--- Exercise details ---
Pick up the tribute to Darrell "Shifty" Powers below right after its final sentence and keep writing it.

--- Selected extract ---
============================================================

At that point, again, very humbly, he said "I made the 5 training jumps at Toccoa, and then jumped into  Normandy . . .  do you know where  Normandy is?"  At this point my heart stopped. I told him "Yes, I know exactly where  Normandy is, and I know what D-Day was." 

Then he said "I also made a second jump into Holland , into  Arnhem ."  I was standing with a genuine war hero! and then I realized that it was June, just after the anniversary of D-Day.

I asked Shifty if he was on his way back from  France , and he said, "Yes. And it 's real sad because, these days, so few of the guys are left, and those that are, lots of them can't make the trip."  My heart was in my throat and I didn't know what to say.

I helped Shifty get onto the plane and then realized he was back in coach while I was in First Class.  I sent the flight attendant back to get him and said that I wanted to switch seats.  When Shifty came forward, I got up out of the seat and told him I wanted him to have it, that I'd take his in coach.

He said "No, son, you enjoy that seat.  Just knowing that there are still some who remember what we did and who still care is enough to make an old man very happy."  

His eyes were filling up as he said it. And mine are brimming up now as I write this.

Shifty died on JUNE l7 2009 after fighting cancer. There was no parade. No big event in  Staples Center .No wall-to-wall, back-to-back 24x7 news coverage. No weeping fans on television. And that's not right!

Let's give Shifty his own memorial service, online, in our own quiet way. Please forward this email to everyone you know.  Especially to the veterans.
 
Rest in peace, Shifty.

Chuck Yeager, Maj. General [ret.]


THE FOLLOWING ARTICLE WAS PUBLISHED JUNE 20, 2009 IN THE BRISTOL VA HERALD COURIER:


Darrell “Shifty” Powers, one of the soldiers depicted in “Band of Brothers,” passed away on Wednesday, June 17, 2009.

BY ROGER BROWN

“The world depended on them. They depended on each other.”

That was the tagline for “Band of Brothers” – an award-winning 2001 HBO mini-series drama on the World War II experiences of Easy Company, a U.S. Army unit that fought bravely and fiercely across Europe.

============================================================

--- Data section ---
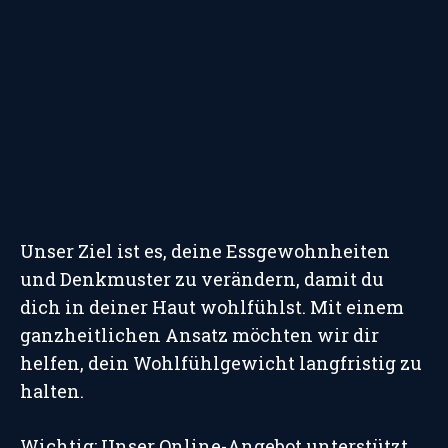
Unser Ziel ist es, deine Essgewohnheiten
und Denkmuster zu verändern, damit du
dich in deiner Haut wohlfühlst. Mit einem
ganzheitlichen Ansatz möchten wir dir
helfen, dein Wohlfühlgewicht langfristig zu
halten.
Wichtig: Unser Online-Angebot unterstützt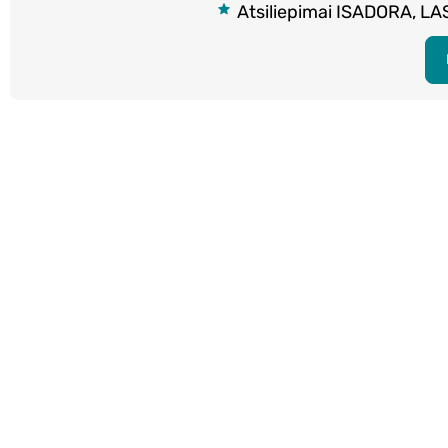
Atsiliepimai ISADORA, LA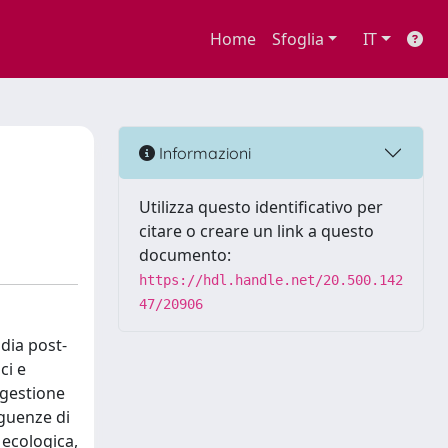
Home
Sfoglia
IT
Informazioni
Utilizza questo identificativo per
citare o creare un link a questo
documento:
https://hdl.handle.net/20.500.142
47/20906
ndia post-
ci e
 gestione
eguenze di
 ecologica,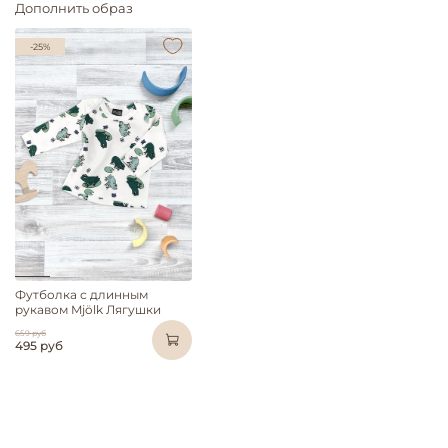
Дополнить образ
-25%
Футболка с длинным
рукавом Mjölk Лягушки
659 руб
495 руб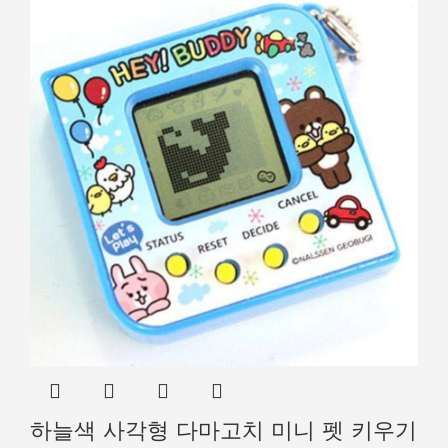
하늘색 사각형 다마고치 미니 펫 키우기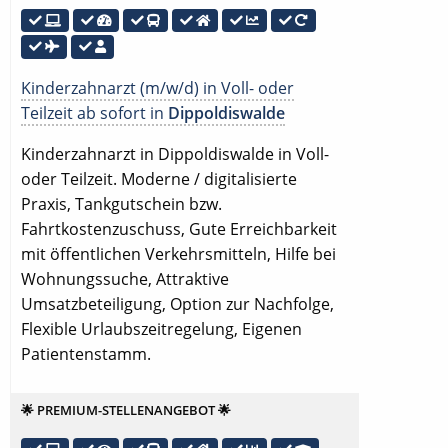
Kinderzahnarzt (m/w/d) in Voll- oder
Teilzeit ab sofort in
Dippoldiswalde
Kinderzahnarzt in Dippoldiswalde in Voll-
oder Teilzeit. Moderne / digitalisierte
Praxis, Tankgutschein bzw.
Fahrtkostenzuschuss, Gute Erreichbarkeit
mit öffentlichen Verkehrsmitteln, Hilfe bei
Wohnungssuche, Attraktive
Umsatzbeteiligung, Option zur Nachfolge,
Flexible Urlaubszeitregelung, Eigenen
Patientenstamm.
🌟 PREMIUM-STELLENANGEBOT 🌟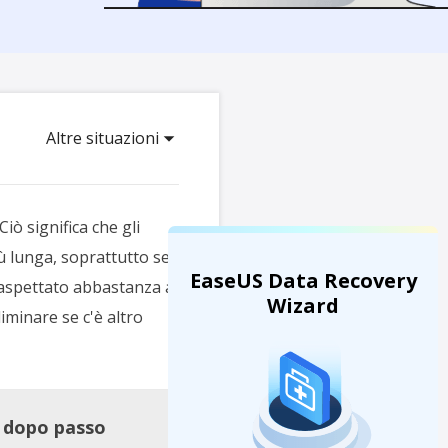
Video Downloader
ncellati da SSD
Scarica video/audio online
da Fotocamera
EaseUS VoiceWave
 Label di EaseUS Todo Backup
Cambia voce in tempo reale
Altre situazioni
Strumenti AI
Vocal Remover (Online)
Rimuovi le voci online gratis
ò significa che gli
ù lunga, soprattutto se
EaseUS Data Recovery
 aspettato abbastanza a
Wizard
minare se c'è altro
o dopo passo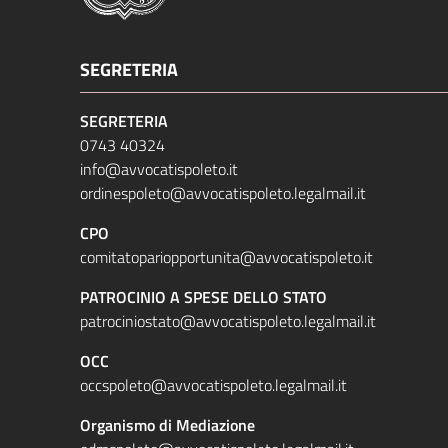
SEGRETERIA
SEGRETERIA
0743 40324
info@avvocatispoleto.it
ordinespoleto@avvocatispoleto.legalmail.it
CPO
comitatopariopportunita@avvocatispoleto.it
PATROCINIO A SPESE DELLO STATO
patrociniostato@avvocatispoleto.legalmail.it
OCC
occspoleto@avvocatispoleto.legalmail.it
Organismo di Mediazione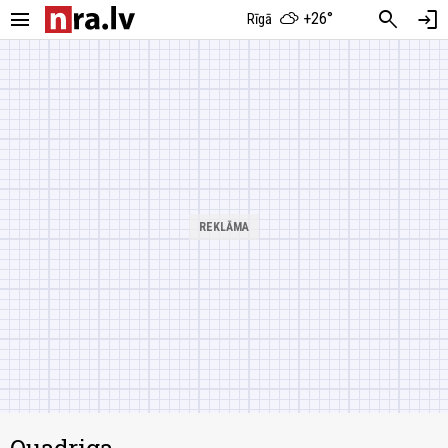
menu
search
login
+26°
Rīgā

============================================================

--- Expected output ---
But for Bristol’s Margo Johnson – daughter of Darrell “Shifty” Powers, one of the soldiers depicted in “Band of Brothers” – two more lines could be added to describe her heroic father: “The world truly admired Darrell Powers. I absolutely adored him.”

“I loved everything about my daddy,” Johnson said. “He never bragged about what he did in the war. And for a lot of years, he never even talked much about what he did – unless someone asked him about it.
“But he truly was a hero to me,” Johnson said. “Just like he’d been to the people who know him as a soldier in a [mini-series].”

Powers, a Dickenson County native, died earlier this week at age 86 following a battle with cancer. His funeral service will be held today in Clintwood.

“He was a brave man, even to the end of his life,” Johnson said of her father. “He’s helping me be brave now, too.”

Bravery – and dignity – was a constant, running thread in the life of “Shifty” Powers, both during and after his life as an Army sharpshooter in the actual “Band of Brothers.”

During the war, he fought brutal battles against the German army across France and Belgium.

After the war, Powers served as an eloquent representative for the men he fought with: At one point during the “Band of Brothers” mini-series, he appeared on camera to talk in moving, humane fashion about his grim but necessary task during the war – killing the enemy.

And, too, Powers served as a loyal, steadfast representative for the country he fought for: from graciously meeting with a former enemy German soldier to eagerly accepting any chance to speak with modern-day members of the U.S. military.

Ivan Schwarz, a producer on the “Band of Brothers” HBO series, remembers Powers as a “kind, generous soul with a great sense of humor.”

“Shifty was an incredibly humble human being,” said Schwarz, now executive director of the Greater Cleveland Film Commission in Cleveland, Ohio.

 “He was like most of the other [Easy Company] soldiers we met for the series. They were good guys who were kind of shocked that, 50 years later, people were making a big deal over them for just doing their duty.
“That’s exactly how [Powers] was, too,” Schwarz said.